I feel like some of it is to do with the way R's generics work - being lisp-based and making use of promises. It allows for nice syntax / code while interfacing the C backend.

ineedasername 1922 days ago

Me too: I've tended to let the database do a lot of heavy lifting before I bring data in. Maybe I don't actually need to do that.

FridgeSeal 1922 days ago

There’s really no harm in doing that, and it’s still a pretty good idea.

I generally try and get my data sources as far as possible with the database, then leave framework/language specific things to the last step, means that-if nothing else-someone else picking up your dataset in a different language/framework toolset doesn’t need to pick up yours as a dependency, and you’re not spending time re-implementing what a database can already do (and can do more portably).

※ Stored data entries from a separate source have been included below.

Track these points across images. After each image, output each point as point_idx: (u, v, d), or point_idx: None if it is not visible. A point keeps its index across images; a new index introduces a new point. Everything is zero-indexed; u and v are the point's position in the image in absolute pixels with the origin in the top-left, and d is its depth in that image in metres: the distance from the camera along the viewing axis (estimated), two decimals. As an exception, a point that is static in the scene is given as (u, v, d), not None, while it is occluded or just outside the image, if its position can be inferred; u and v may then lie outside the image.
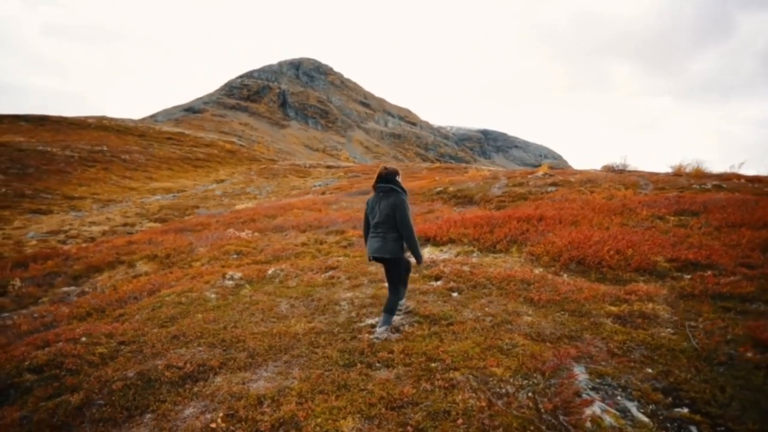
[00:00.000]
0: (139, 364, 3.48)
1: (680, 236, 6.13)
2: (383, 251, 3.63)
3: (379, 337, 3.61)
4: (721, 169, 15.24)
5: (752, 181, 13.17)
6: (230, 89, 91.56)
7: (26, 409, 2.92)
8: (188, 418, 2.68)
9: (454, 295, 4.70)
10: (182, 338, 3.96)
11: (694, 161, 15.67)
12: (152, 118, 74.91)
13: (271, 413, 2.59)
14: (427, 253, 6.84)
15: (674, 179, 14.07)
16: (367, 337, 3.66)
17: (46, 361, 3.50)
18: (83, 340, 4.00)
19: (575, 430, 2.41)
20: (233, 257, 8.55)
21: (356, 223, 10.56)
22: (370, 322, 4.05)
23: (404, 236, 3.63)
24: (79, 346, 3.81)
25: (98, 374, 3.34)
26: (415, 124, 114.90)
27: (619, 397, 2.76)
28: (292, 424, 2.47)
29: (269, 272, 6.48)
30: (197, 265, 8.19)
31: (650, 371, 3.03)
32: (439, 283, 5.16)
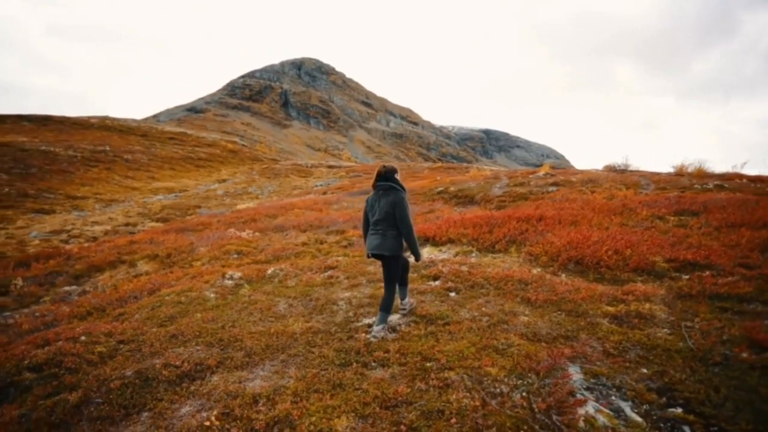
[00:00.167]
0: (137, 362, 3.51)
1: (679, 236, 6.12)
2: (382, 248, 3.65)
3: (376, 335, 3.63)
4: (723, 169, 15.19)
5: (754, 180, 13.11)
6: (232, 89, 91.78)
7: (25, 407, 2.95)
8: (184, 416, 2.71)
9: (451, 295, 4.71)
10: (180, 337, 3.99)
11: (696, 161, 15.62)
12: (155, 118, 75.16)
13: (266, 412, 2.61)
14: (426, 253, 6.85)
15: (676, 179, 14.03)
16: (363, 336, 3.68)
17: (45, 359, 3.53)
18: (83, 339, 4.03)
19: (568, 429, 2.42)
20: (234, 257, 8.59)
21: (357, 222, 10.58)
22: (367, 321, 4.06)
23: (403, 234, 3.67)
24: (78, 345, 3.84)
25: (97, 373, 3.36)
26: (417, 123, 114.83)
27: (613, 397, 2.77)
28: (286, 422, 2.49)
29: (269, 272, 6.50)
30: (198, 264, 8.23)
31: (645, 371, 3.03)
32: (437, 283, 5.17)
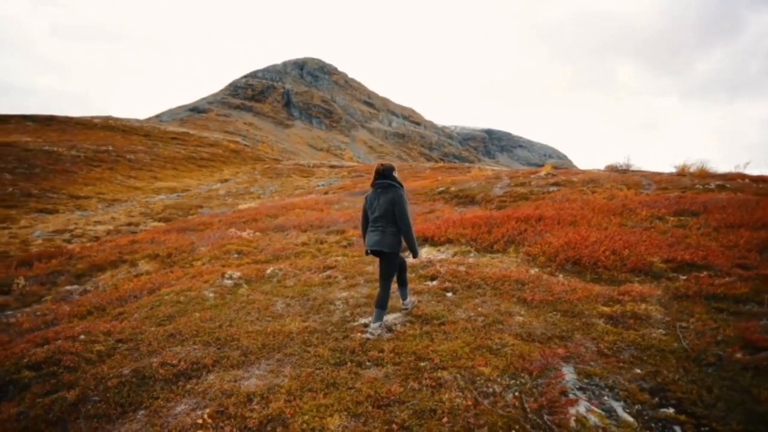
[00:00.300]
0: (135, 361, 3.54)
1: (678, 237, 6.11)
2: (381, 244, 3.71)
3: (372, 333, 3.67)
4: (726, 169, 15.12)
5: (757, 181, 13.06)
6: (235, 89, 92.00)
7: (24, 405, 2.99)
8: (179, 414, 2.73)
9: (448, 295, 4.73)
10: (178, 336, 4.02)
11: (698, 161, 15.57)
12: (157, 118, 75.43)
13: (259, 410, 2.64)
14: (424, 253, 6.87)
15: (678, 179, 13.99)
16: (359, 336, 3.70)
17: (44, 358, 3.57)
18: (82, 337, 4.06)
19: (559, 429, 2.44)
20: (234, 256, 8.63)
21: (357, 222, 10.61)
22: (363, 321, 4.09)
23: (402, 230, 3.73)
24: (77, 343, 3.88)
25: (95, 371, 3.40)
26: (419, 123, 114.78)
27: (605, 397, 2.78)
28: (279, 421, 2.51)
29: (268, 272, 6.54)
30: (198, 264, 8.27)
31: (639, 371, 3.04)
32: (434, 283, 5.19)
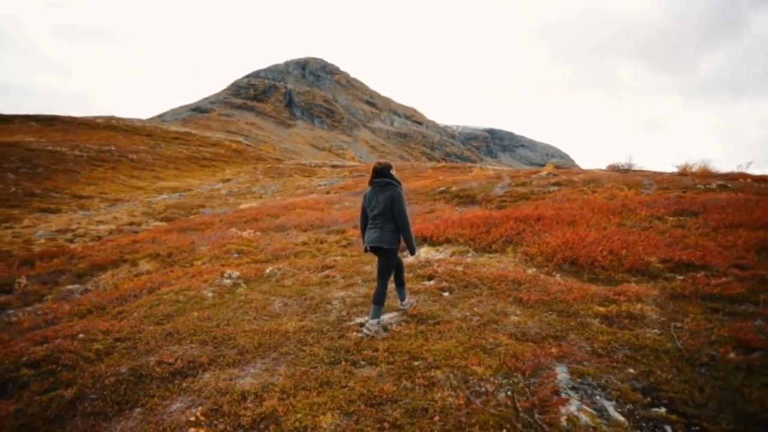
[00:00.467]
0: (132, 360, 3.58)
1: (676, 237, 6.11)
2: (380, 241, 3.77)
3: (369, 329, 3.71)
4: (729, 168, 15.06)
5: (758, 180, 13.01)
6: (237, 89, 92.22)
7: (22, 402, 3.03)
8: (174, 412, 2.76)
9: (445, 294, 4.74)
10: (176, 335, 4.05)
11: (700, 161, 15.53)
12: (160, 117, 75.70)
13: (253, 408, 2.67)
14: (423, 253, 6.89)
15: (679, 179, 13.95)
16: (354, 335, 3.72)
17: (43, 356, 3.60)
18: (81, 336, 4.10)
19: (550, 428, 2.45)
20: (234, 256, 8.66)
21: (357, 222, 10.63)
22: (359, 320, 4.11)
23: (400, 227, 3.80)
24: (76, 342, 3.92)
25: (93, 370, 3.43)
26: (421, 123, 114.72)
27: (597, 396, 2.79)
28: (272, 419, 2.54)
29: (267, 271, 6.57)
30: (198, 263, 8.31)
31: (632, 371, 3.05)
32: (431, 282, 5.20)
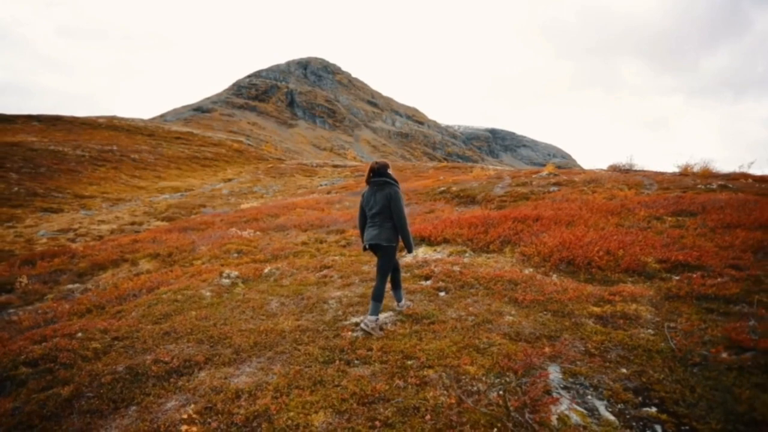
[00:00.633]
0: (129, 358, 3.61)
1: (674, 237, 6.11)
2: (379, 238, 3.85)
3: (367, 324, 3.76)
4: (731, 168, 15.03)
5: (759, 181, 12.98)
6: (239, 89, 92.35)
7: (19, 400, 3.06)
8: (169, 410, 2.79)
9: (441, 294, 4.76)
10: (173, 334, 4.08)
11: (701, 161, 15.50)
12: (162, 117, 75.89)
13: (246, 407, 2.69)
14: (421, 253, 6.91)
15: (680, 179, 13.93)
16: (349, 335, 3.75)
17: (41, 355, 3.64)
18: (79, 335, 4.14)
19: (540, 427, 2.47)
20: (233, 256, 8.70)
21: (357, 222, 10.65)
22: (355, 320, 4.13)
23: (397, 225, 3.86)
24: (74, 341, 3.95)
25: (90, 368, 3.47)
26: (422, 123, 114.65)
27: (589, 396, 2.81)
28: (265, 417, 2.56)
29: (265, 271, 6.60)
30: (198, 263, 8.35)
31: (624, 371, 3.06)
32: (428, 282, 5.22)
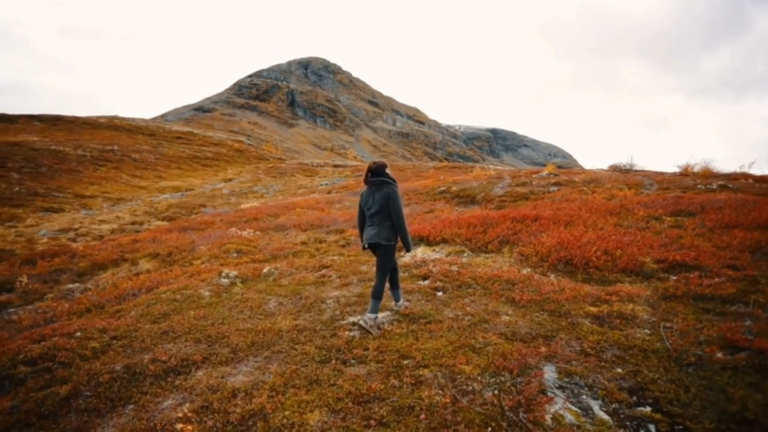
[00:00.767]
0: (127, 358, 3.63)
1: (672, 237, 6.11)
2: (378, 237, 3.91)
3: (366, 321, 3.80)
4: (732, 168, 15.02)
5: (760, 181, 12.97)
6: (239, 89, 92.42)
7: (17, 399, 3.08)
8: (166, 409, 2.81)
9: (438, 294, 4.77)
10: (171, 334, 4.10)
11: (702, 161, 15.50)
12: (162, 117, 75.99)
13: (242, 406, 2.71)
14: (419, 252, 6.92)
15: (680, 179, 13.92)
16: (346, 334, 3.76)
17: (40, 354, 3.66)
18: (78, 334, 4.16)
19: (534, 426, 2.48)
20: (233, 256, 8.72)
21: (356, 222, 10.67)
22: (352, 320, 4.14)
23: (396, 224, 3.91)
24: (73, 340, 3.97)
25: (88, 367, 3.48)
26: (423, 123, 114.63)
27: (584, 395, 2.82)
28: (260, 416, 2.58)
29: (264, 270, 6.61)
30: (197, 263, 8.37)
31: (620, 371, 3.07)
32: (426, 282, 5.23)
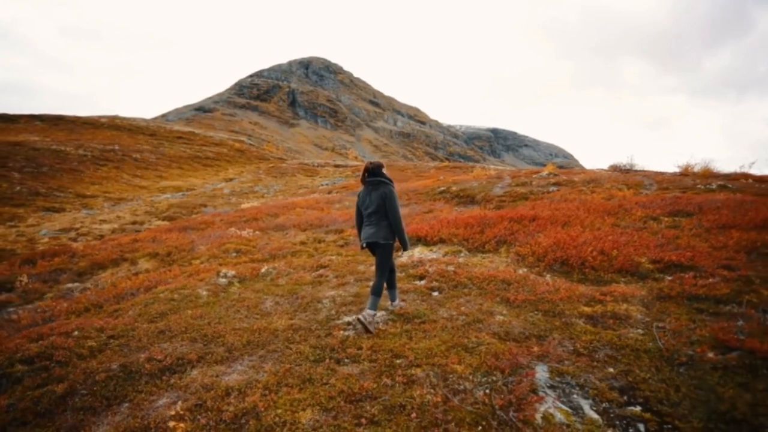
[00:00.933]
0: (123, 357, 3.66)
1: (669, 237, 6.12)
2: (376, 236, 3.95)
3: (365, 317, 3.79)
4: (733, 168, 15.00)
5: (759, 181, 12.96)
6: (240, 89, 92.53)
7: (14, 397, 3.11)
8: (160, 407, 2.84)
9: (434, 294, 4.79)
10: (168, 333, 4.13)
11: (702, 161, 15.50)
12: (163, 117, 76.14)
13: (236, 404, 2.74)
14: (417, 253, 6.94)
15: (680, 179, 13.92)
16: (341, 333, 3.78)
17: (37, 353, 3.69)
18: (75, 334, 4.19)
19: (524, 425, 2.50)
20: (232, 255, 8.75)
21: (355, 221, 10.69)
22: (347, 319, 4.17)
23: (392, 224, 3.95)
24: (70, 339, 4.01)
25: (85, 366, 3.52)
26: (424, 123, 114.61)
27: (575, 395, 2.83)
28: (253, 414, 2.61)
29: (262, 270, 6.64)
30: (196, 263, 8.40)
31: (611, 370, 3.09)
32: (422, 282, 5.25)
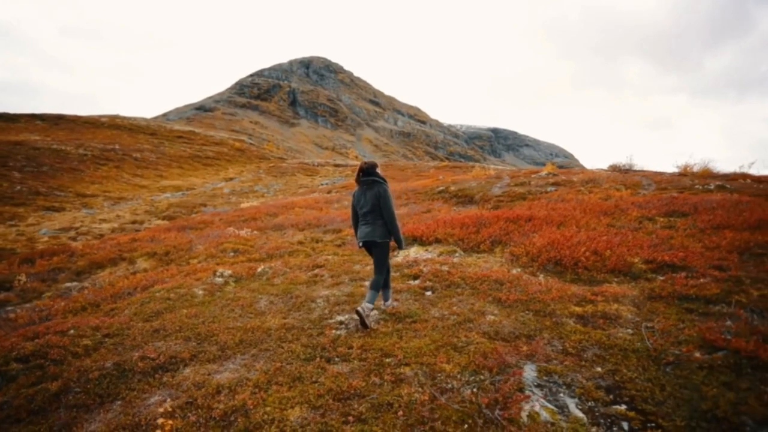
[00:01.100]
0: (117, 355, 3.70)
1: (663, 238, 6.14)
2: (372, 235, 4.01)
3: (363, 309, 3.78)
4: (733, 168, 15.01)
5: (758, 181, 12.96)
6: (241, 88, 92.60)
7: (8, 395, 3.15)
8: (152, 405, 2.88)
9: (427, 294, 4.83)
10: (162, 332, 4.17)
11: (701, 161, 15.51)
12: (164, 116, 76.25)
13: (225, 402, 2.77)
14: (412, 252, 6.97)
15: (678, 179, 13.93)
16: (333, 333, 3.82)
17: (32, 351, 3.73)
18: (71, 332, 4.23)
19: (509, 424, 2.53)
20: (230, 255, 8.79)
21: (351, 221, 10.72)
22: (340, 318, 4.20)
23: (387, 221, 4.01)
24: (65, 338, 4.05)
25: (79, 364, 3.56)
26: (424, 122, 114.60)
27: (561, 394, 2.86)
28: (242, 411, 2.64)
29: (258, 270, 6.68)
30: (194, 262, 8.45)
31: (599, 370, 3.12)
32: (416, 282, 5.29)
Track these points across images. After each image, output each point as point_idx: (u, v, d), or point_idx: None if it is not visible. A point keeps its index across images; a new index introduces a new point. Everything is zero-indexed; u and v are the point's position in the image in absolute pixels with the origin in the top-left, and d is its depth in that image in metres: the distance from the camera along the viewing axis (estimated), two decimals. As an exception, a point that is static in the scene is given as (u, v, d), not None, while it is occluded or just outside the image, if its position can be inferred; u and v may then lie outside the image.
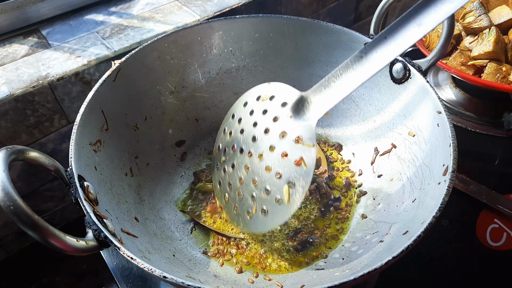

ineedasername 1922 days ago

The only downside to letting the database do some of the pre-processing is that I don't have a full raw data set to work with within either R or Python. If I decide I need a an existing measure aggregated up to a different level, or a new measure, I've got to go back to the database and then bring in an additional query. So I have less flexibility within the R or Python environment. But you make a good point: there's trade offs either way, and keeping the dataset as something like a materialized view on the database makes it a little more open to others' usage.